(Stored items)
•••••

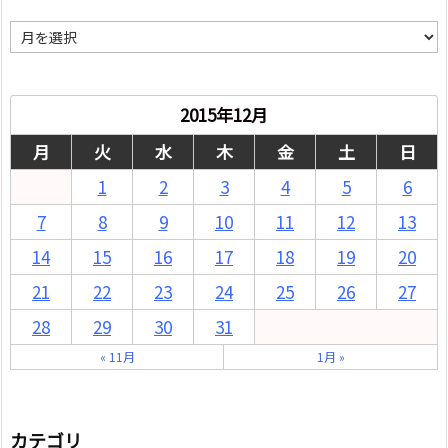
月
別
2015年12月
月
火
水
木
金
土
日
1
2
3
4
5
6
7
8
9
10
11
12
13
14
15
16
17
18
19
20
21
22
23
24
25
26
27
28
29
30
31
« 11月
1月 »
カテゴリ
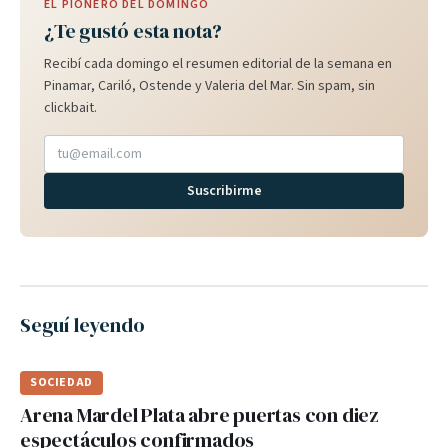
EL PIONERO DEL DOMINGO
¿Te gustó esta nota?
Recibí cada domingo el resumen editorial de la semana en
Pinamar, Cariló, Ostende y Valeria del Mar. Sin spam, sin
clickbait.
Suscribirme
Seguí leyendo
SOCIEDAD
Arena Mardel Plata abre puertas con diez
espectáculos confirmados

•••••

AIM OF THE TASK: Copy each record exactly. Leave any images out of the copy.

WRITTEN SOLUTION:
月
別
2015年12月
月
火
水
木
金
土
日
1
2
3
4
5
6
7
8
9
10
11
12
13
14
15
16
17
18
19
20
21
22
23
24
25
26
27
28
29
30
31
« 11月
1月 »
カテゴリ
EL PIONERO DEL DOMINGO
¿Te gustó esta nota?
Recibí cada domingo el resumen editorial de la semana en
Pinamar, Cariló, Ostende y Valeria del Mar. Sin spam, sin
clickbait.
Suscribirme
Seguí leyendo
SOCIEDAD
Arena Mardel Plata abre puertas con diez
espectáculos confirmados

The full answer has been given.